* Material shown *
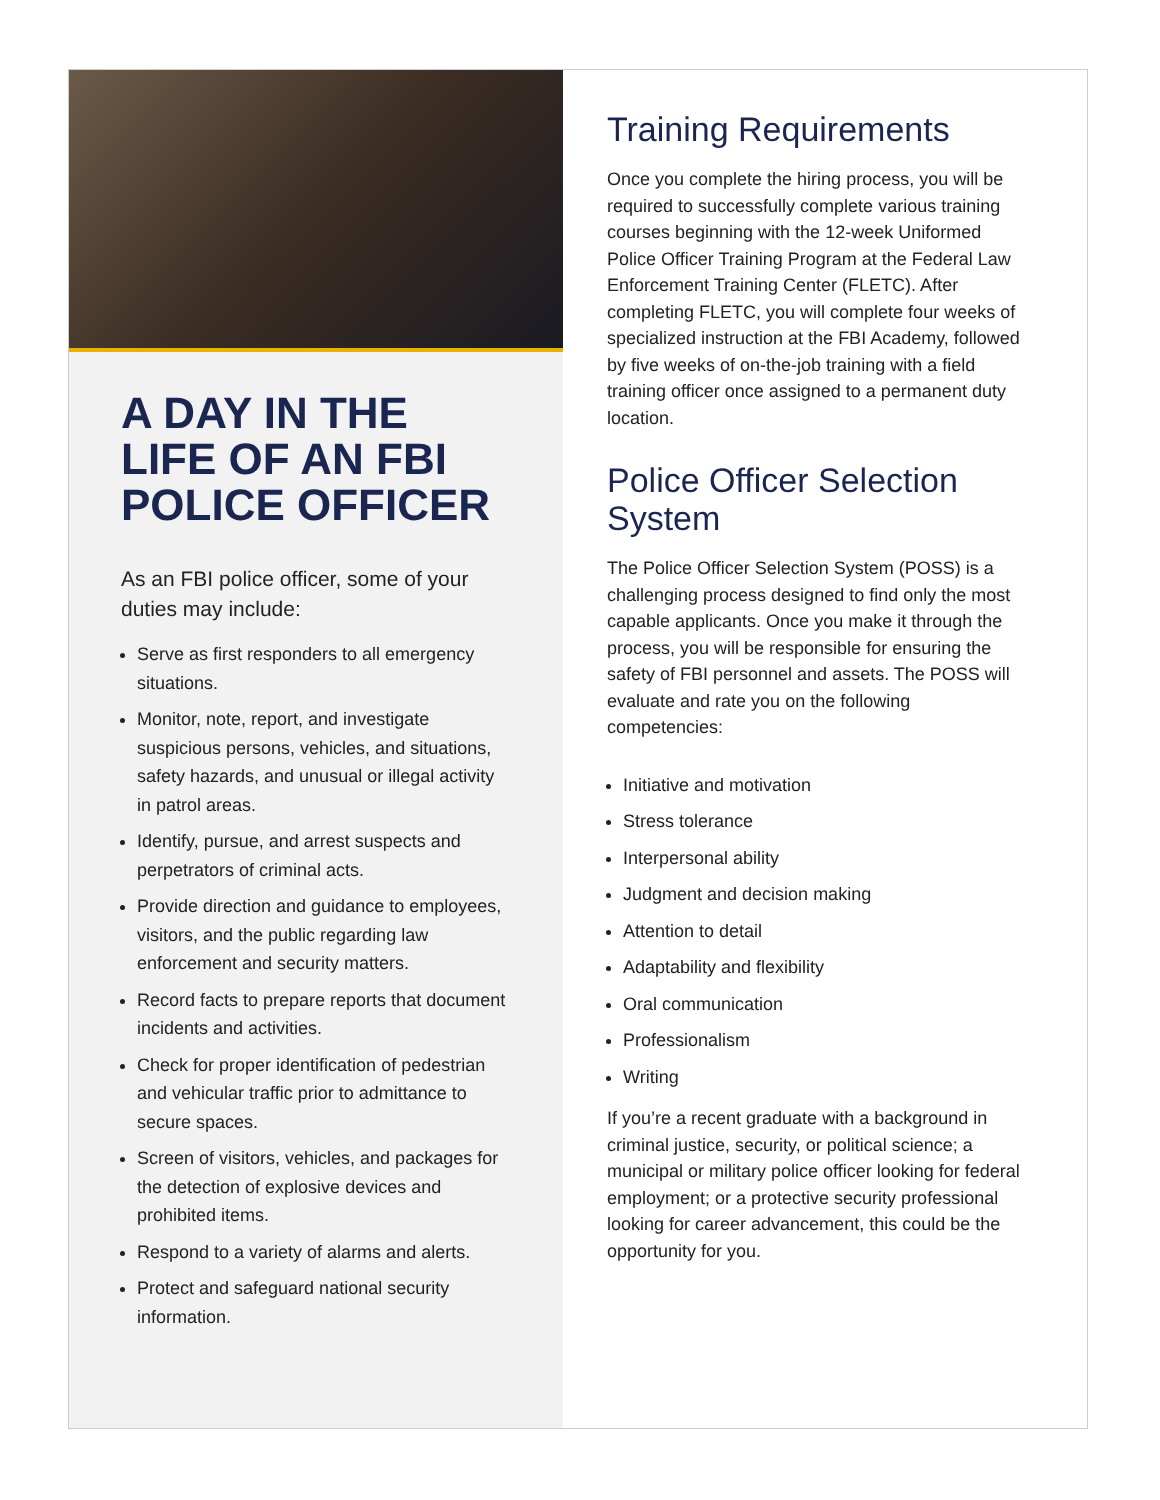A DAY IN THE LIFE OF AN FBI POLICE OFFICER
As an FBI police officer, some of your duties may include:
Serve as first responders to all emergency situations.
Monitor, note, report, and investigate suspicious persons, vehicles, and situations, safety hazards, and unusual or illegal activity in patrol areas.
Identify, pursue, and arrest suspects and perpetrators of criminal acts.
Provide direction and guidance to employees, visitors, and the public regarding law enforcement and security matters.
Record facts to prepare reports that document incidents and activities.
Check for proper identification of pedestrian and vehicular traffic prior to admittance to secure spaces.
Screen of visitors, vehicles, and packages for the detection of explosive devices and prohibited items.
Respond to a variety of alarms and alerts.
Protect and safeguard national security information.
Training Requirements
Once you complete the hiring process, you will be required to successfully complete various training courses beginning with the 12-week Uniformed Police Officer Training Program at the Federal Law Enforcement Training Center (FLETC). After completing FLETC, you will complete four weeks of specialized instruction at the FBI Academy, followed by five weeks of on-the-job training with a field training officer once assigned to a permanent duty location.
Police Officer Selection System
The Police Officer Selection System (POSS) is a challenging process designed to find only the most capable applicants. Once you make it through the process, you will be responsible for ensuring the safety of FBI personnel and assets. The POSS will evaluate and rate you on the following competencies:
Initiative and motivation
Stress tolerance
Interpersonal ability
Judgment and decision making
Attention to detail
Adaptability and flexibility
Oral communication
Professionalism
Writing
If you’re a recent graduate with a background in criminal justice, security, or political science; a municipal or military police officer looking for federal employment; or a protective security professional looking for career advancement, this could be the opportunity for you.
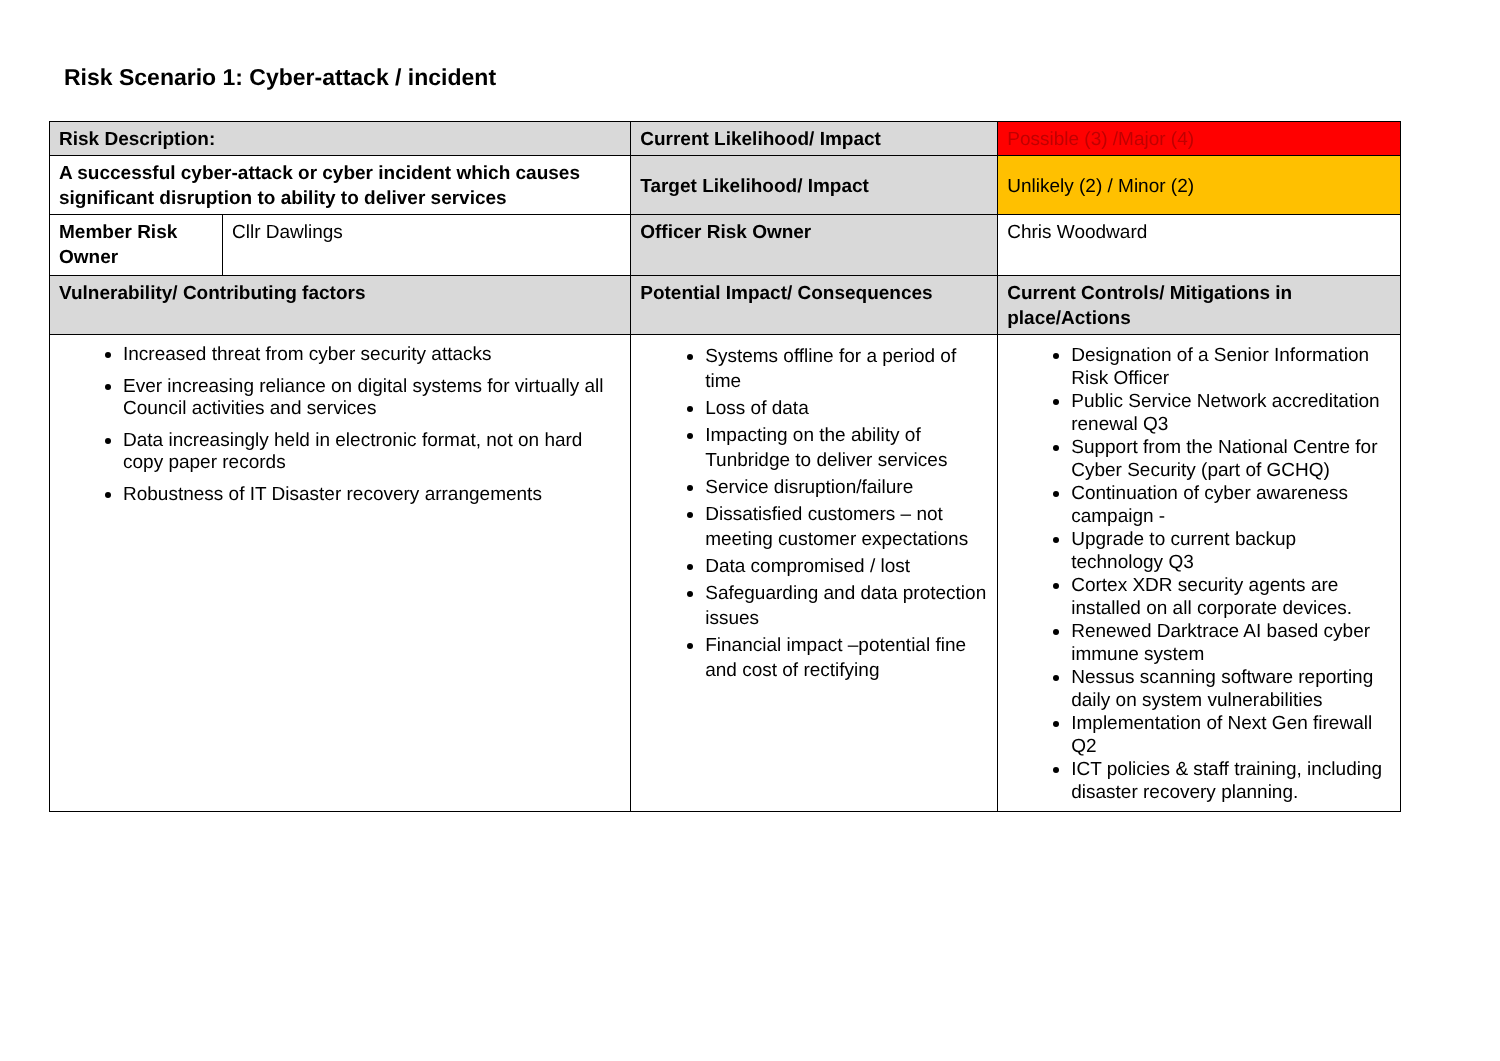Risk Scenario 1: Cyber-attack / incident
| Risk Description: | | Current Likelihood/ Impact | Possible (3) /Major (4) |
| A successful cyber-attack or cyber incident which causes significant disruption to ability to deliver services | | Target Likelihood/ Impact | Unlikely (2) / Minor (2) |
| Member Risk Owner | Cllr Dawlings | Officer Risk Owner | Chris Woodward |
| Vulnerability/ Contributing factors | | Potential Impact/ Consequences | Current Controls/ Mitigations in place/Actions |
| Increased threat from cyber security attacks Ever increasing reliance on digital systems for virtually all Council activities and services Data increasingly held in electronic format, not on hard copy paper records Robustness of IT Disaster recovery arrangements | | Systems offline for a period of time Loss of data Impacting on the ability of Tunbridge to deliver services Service disruption/failure Dissatisfied customers – not meeting customer expectations Data compromised / lost Safeguarding and data protection issues Financial impact –potential fine and cost of rectifying | Designation of a Senior Information Risk Officer Public Service Network accreditation renewal Q3 Support from the National Centre for Cyber Security (part of GCHQ) Continuation of cyber awareness campaign - Upgrade to current backup technology Q3 Cortex XDR security agents are installed on all corporate devices. Renewed Darktrace AI based cyber immune system Nessus scanning software reporting daily on system vulnerabilities Implementation of Next Gen firewall Q2 ICT policies & staff training, including disaster recovery planning. |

* Exercise *
Give the listing above again in its entirety, exactly as written and free of images.

* Written response *
A DAY IN THE LIFE OF AN FBI POLICE OFFICER
As an FBI police officer, some of your duties may include:
Serve as first responders to all emergency situations.
Monitor, note, report, and investigate suspicious persons, vehicles, and situations, safety hazards, and unusual or illegal activity in patrol areas.
Identify, pursue, and arrest suspects and perpetrators of criminal acts.
Provide direction and guidance to employees, visitors, and the public regarding law enforcement and security matters.
Record facts to prepare reports that document incidents and activities.
Check for proper identification of pedestrian and vehicular traffic prior to admittance to secure spaces.
Screen of visitors, vehicles, and packages for the detection of explosive devices and prohibited items.
Respond to a variety of alarms and alerts.
Protect and safeguard national security information.
Training Requirements
Once you complete the hiring process, you will be required to successfully complete various training courses beginning with the 12-week Uniformed Police Officer Training Program at the Federal Law Enforcement Training Center (FLETC). After completing FLETC, you will complete four weeks of specialized instruction at the FBI Academy, followed by five weeks of on-the-job training with a field training officer once assigned to a permanent duty location.
Police Officer Selection System
The Police Officer Selection System (POSS) is a challenging process designed to find only the most capable applicants. Once you make it through the process, you will be responsible for ensuring the safety of FBI personnel and assets. The POSS will evaluate and rate you on the following competencies:
Initiative and motivation
Stress tolerance
Interpersonal ability
Judgment and decision making
Attention to detail
Adaptability and flexibility
Oral communication
Professionalism
Writing
If you’re a recent graduate with a background in criminal justice, security, or political science; a municipal or military police officer looking for federal employment; or a protective security professional looking for career advancement, this could be the opportunity for you.
Risk Scenario 1: Cyber-attack / incident
| Risk Description: | | Current Likelihood/ Impact | Possible (3) /Major (4) |
| A successful cyber-attack or cyber incident which causes significant disruption to ability to deliver services | | Target Likelihood/ Impact | Unlikely (2) / Minor (2) |
| Member Risk Owner | Cllr Dawlings | Officer Risk Owner | Chris Woodward |
| Vulnerability/ Contributing factors | | Potential Impact/ Consequences | Current Controls/ Mitigations in place/Actions |
| Increased threat from cyber security attacks Ever increasing reliance on digital systems for virtually all Council activities and services Data increasingly held in electronic format, not on hard copy paper records Robustness of IT Disaster recovery arrangements | | Systems offline for a period of time Loss of data Impacting on the ability of Tunbridge to deliver services Service disruption/failure Dissatisfied customers – not meeting customer expectations Data compromised / lost Safeguarding and data protection issues Financial impact –potential fine and cost of rectifying | Designation of a Senior Information Risk Officer Public Service Network accreditation renewal Q3 Support from the National Centre for Cyber Security (part of GCHQ) Continuation of cyber awareness campaign - Upgrade to current backup technology Q3 Cortex XDR security agents are installed on all corporate devices. Renewed Darktrace AI based cyber immune system Nessus scanning software reporting daily on system vulnerabilities Implementation of Next Gen firewall Q2 ICT policies & staff training, including disaster recovery planning. |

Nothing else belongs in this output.